_TO-DO ITEM_:
Go through the records below and report each line with "begin" in it.

[Circuit design data]
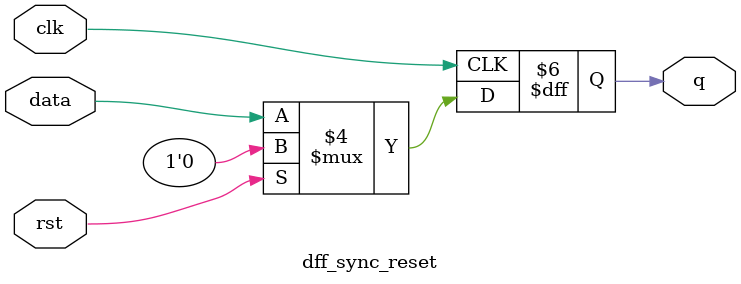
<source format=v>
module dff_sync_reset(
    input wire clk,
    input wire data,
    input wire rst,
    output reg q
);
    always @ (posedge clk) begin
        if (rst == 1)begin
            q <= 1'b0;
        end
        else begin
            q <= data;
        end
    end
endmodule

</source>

_TASK SOLUTION_:
    always @ (posedge clk) begin
        if (rst == 1)begin
        else begin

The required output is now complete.